→ **Exercise details**: Among the entries below, find the line with "X83114Y-42961D01*", then quote it and each following line up to and including the line with "X79571Y-43761D02*", and nothing else.

→ **Dataset records**:
***
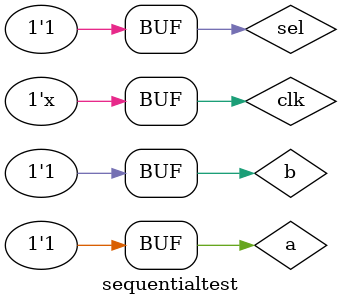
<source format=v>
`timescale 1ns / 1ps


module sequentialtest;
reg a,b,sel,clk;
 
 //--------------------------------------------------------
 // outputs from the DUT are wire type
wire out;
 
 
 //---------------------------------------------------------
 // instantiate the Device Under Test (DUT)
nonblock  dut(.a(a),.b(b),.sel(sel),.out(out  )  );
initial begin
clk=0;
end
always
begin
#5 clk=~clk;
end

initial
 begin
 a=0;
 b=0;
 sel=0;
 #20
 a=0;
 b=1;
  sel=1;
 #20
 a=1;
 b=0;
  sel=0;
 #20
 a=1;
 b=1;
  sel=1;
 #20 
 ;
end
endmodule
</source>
***
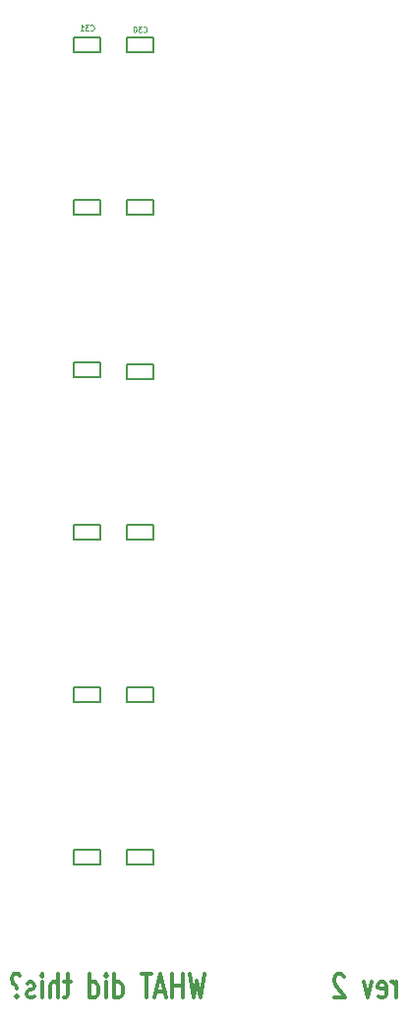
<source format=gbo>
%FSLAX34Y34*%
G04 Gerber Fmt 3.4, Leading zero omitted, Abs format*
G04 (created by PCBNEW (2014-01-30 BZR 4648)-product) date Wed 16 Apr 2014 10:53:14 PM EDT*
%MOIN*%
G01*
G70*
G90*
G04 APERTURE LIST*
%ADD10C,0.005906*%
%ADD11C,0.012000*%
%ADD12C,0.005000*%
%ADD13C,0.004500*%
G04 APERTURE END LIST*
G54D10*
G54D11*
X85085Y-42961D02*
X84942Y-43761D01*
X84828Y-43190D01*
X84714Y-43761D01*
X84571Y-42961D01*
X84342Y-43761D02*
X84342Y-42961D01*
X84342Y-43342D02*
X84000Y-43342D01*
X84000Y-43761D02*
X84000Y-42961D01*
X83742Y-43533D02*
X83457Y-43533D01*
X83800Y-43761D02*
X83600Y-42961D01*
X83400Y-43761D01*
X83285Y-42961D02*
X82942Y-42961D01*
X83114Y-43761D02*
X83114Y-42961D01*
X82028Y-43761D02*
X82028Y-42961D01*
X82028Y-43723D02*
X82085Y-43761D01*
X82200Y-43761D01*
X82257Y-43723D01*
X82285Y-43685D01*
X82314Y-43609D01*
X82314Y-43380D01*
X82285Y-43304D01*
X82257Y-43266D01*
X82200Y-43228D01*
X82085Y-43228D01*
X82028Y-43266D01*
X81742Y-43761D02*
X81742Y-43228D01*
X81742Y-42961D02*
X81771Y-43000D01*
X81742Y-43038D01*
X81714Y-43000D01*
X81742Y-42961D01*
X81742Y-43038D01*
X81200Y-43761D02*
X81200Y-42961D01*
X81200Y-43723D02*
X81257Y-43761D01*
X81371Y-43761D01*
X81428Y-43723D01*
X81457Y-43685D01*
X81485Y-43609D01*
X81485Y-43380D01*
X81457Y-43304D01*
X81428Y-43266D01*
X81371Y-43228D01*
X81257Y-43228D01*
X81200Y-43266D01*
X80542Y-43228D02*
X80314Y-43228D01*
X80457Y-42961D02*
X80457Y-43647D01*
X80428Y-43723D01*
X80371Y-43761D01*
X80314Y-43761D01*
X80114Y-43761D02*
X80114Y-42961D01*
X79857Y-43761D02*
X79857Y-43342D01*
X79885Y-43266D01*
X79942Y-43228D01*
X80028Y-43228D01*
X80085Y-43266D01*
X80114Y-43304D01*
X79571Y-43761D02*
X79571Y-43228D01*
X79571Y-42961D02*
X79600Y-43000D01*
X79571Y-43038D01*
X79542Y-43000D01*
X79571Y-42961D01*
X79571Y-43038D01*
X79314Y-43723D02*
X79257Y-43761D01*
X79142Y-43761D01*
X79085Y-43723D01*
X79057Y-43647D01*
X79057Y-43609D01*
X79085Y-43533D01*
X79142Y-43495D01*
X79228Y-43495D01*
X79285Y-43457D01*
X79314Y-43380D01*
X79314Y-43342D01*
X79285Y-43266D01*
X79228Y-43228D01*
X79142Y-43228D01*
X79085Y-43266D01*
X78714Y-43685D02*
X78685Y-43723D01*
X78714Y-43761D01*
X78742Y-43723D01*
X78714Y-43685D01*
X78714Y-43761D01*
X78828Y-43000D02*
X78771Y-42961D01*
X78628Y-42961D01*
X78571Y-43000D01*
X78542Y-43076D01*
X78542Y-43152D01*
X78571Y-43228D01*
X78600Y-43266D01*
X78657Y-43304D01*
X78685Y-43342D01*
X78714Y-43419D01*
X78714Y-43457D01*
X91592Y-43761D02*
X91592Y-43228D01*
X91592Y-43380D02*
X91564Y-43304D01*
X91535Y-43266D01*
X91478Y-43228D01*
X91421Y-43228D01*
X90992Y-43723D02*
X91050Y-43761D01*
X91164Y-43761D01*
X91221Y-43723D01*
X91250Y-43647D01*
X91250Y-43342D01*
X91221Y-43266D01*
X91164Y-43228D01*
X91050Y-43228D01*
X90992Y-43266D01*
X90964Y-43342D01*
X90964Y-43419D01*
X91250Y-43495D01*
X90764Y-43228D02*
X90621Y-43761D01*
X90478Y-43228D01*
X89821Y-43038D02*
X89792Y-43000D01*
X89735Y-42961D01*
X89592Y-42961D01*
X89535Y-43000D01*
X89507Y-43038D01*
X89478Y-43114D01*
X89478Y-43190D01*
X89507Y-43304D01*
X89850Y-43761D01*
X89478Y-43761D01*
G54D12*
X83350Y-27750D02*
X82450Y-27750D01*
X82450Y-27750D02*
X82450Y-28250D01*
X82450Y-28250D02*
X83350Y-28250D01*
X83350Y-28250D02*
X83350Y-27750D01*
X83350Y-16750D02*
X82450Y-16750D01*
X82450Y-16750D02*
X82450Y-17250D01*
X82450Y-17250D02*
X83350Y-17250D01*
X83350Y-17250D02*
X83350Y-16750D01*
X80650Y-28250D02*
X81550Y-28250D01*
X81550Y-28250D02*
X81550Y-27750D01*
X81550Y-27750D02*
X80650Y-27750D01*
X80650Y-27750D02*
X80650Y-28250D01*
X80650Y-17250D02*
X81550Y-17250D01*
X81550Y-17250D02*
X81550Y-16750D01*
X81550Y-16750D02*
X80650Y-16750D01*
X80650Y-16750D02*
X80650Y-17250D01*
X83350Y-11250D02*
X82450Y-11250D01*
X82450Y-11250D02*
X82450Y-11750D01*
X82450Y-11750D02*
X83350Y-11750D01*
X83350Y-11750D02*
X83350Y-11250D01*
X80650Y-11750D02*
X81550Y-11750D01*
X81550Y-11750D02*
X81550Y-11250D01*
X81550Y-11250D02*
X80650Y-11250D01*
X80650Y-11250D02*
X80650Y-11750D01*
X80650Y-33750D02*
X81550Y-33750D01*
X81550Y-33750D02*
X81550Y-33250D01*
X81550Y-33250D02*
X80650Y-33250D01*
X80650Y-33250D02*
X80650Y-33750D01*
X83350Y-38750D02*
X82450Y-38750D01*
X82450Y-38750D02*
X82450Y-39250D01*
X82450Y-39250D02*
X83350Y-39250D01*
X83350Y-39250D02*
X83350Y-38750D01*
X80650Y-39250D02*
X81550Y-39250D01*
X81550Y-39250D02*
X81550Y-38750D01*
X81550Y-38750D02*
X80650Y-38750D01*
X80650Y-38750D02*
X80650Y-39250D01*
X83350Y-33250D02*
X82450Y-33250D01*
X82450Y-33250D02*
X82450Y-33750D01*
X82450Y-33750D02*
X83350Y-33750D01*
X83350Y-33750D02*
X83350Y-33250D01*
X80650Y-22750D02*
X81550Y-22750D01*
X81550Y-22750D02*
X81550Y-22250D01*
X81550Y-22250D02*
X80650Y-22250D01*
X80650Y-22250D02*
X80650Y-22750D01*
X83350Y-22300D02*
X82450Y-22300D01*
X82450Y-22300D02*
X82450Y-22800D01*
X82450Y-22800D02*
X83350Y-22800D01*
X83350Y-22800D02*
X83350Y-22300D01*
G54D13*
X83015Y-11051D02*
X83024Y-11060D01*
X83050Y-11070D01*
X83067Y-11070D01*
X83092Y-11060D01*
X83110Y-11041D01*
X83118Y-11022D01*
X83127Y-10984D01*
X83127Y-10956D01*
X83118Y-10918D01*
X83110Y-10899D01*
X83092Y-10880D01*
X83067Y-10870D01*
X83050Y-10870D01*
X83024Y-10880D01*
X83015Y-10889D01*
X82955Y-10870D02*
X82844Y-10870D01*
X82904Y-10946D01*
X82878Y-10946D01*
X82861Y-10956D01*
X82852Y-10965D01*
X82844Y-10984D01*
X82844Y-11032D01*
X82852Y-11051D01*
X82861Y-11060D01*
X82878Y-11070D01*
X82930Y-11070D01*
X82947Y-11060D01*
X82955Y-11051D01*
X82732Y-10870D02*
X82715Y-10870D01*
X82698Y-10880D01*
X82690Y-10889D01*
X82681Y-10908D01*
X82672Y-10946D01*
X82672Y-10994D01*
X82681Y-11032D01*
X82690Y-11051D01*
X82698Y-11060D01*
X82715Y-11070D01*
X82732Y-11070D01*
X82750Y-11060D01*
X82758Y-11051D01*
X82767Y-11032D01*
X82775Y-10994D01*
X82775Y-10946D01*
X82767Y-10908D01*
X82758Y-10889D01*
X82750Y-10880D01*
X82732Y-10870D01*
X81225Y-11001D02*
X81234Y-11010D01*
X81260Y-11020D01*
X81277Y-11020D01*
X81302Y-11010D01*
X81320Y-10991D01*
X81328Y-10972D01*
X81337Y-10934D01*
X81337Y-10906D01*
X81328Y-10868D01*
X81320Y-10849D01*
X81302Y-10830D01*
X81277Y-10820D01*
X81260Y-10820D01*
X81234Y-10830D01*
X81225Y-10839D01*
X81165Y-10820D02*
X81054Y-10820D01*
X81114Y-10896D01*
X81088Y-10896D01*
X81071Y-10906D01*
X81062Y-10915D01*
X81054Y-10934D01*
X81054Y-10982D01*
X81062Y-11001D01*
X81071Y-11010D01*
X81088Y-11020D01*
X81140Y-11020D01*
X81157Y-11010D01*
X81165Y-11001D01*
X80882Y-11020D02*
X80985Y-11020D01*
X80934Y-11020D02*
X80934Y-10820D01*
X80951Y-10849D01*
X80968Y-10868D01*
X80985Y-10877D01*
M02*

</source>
***
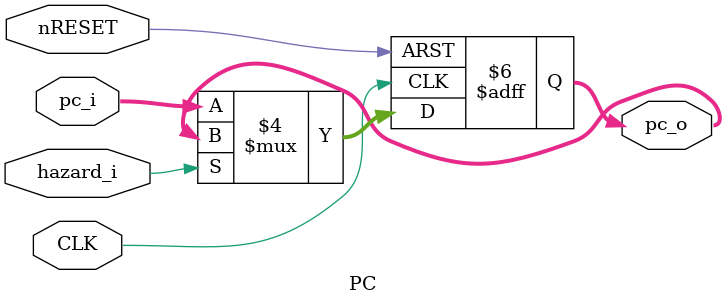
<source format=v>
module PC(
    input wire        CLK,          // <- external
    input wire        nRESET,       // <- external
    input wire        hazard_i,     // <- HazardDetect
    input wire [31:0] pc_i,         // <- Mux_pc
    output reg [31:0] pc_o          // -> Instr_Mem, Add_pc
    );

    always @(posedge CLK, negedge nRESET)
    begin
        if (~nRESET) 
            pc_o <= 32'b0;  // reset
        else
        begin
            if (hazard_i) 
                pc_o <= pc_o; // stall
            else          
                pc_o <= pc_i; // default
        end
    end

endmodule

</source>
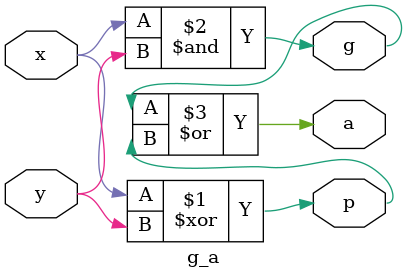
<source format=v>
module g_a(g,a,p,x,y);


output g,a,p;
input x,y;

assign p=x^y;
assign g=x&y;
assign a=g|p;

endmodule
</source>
***
→ **Solved exercise**:
X83114Y-42961D01*
X82028Y-43761D02*
X82028Y-42961D01*
X82028Y-43723D02*
X82085Y-43761D01*
X82200Y-43761D01*
X82257Y-43723D01*
X82285Y-43685D01*
X82314Y-43609D01*
X82314Y-43380D01*
X82285Y-43304D01*
X82257Y-43266D01*
X82200Y-43228D01*
X82085Y-43228D01*
X82028Y-43266D01*
X81742Y-43761D02*
X81742Y-43228D01*
X81742Y-42961D02*
X81771Y-43000D01*
X81742Y-43038D01*
X81714Y-43000D01*
X81742Y-42961D01*
X81742Y-43038D01*
X81200Y-43761D02*
X81200Y-42961D01*
X81200Y-43723D02*
X81257Y-43761D01*
X81371Y-43761D01*
X81428Y-43723D01*
X81457Y-43685D01*
X81485Y-43609D01*
X81485Y-43380D01*
X81457Y-43304D01*
X81428Y-43266D01*
X81371Y-43228D01*
X81257Y-43228D01*
X81200Y-43266D01*
X80542Y-43228D02*
X80314Y-43228D01*
X80457Y-42961D02*
X80457Y-43647D01*
X80428Y-43723D01*
X80371Y-43761D01*
X80314Y-43761D01*
X80114Y-43761D02*
X80114Y-42961D01*
X79857Y-43761D02*
X79857Y-43342D01*
X79885Y-43266D01*
X79942Y-43228D01*
X80028Y-43228D01*
X80085Y-43266D01*
X80114Y-43304D01*
X79571Y-43761D02*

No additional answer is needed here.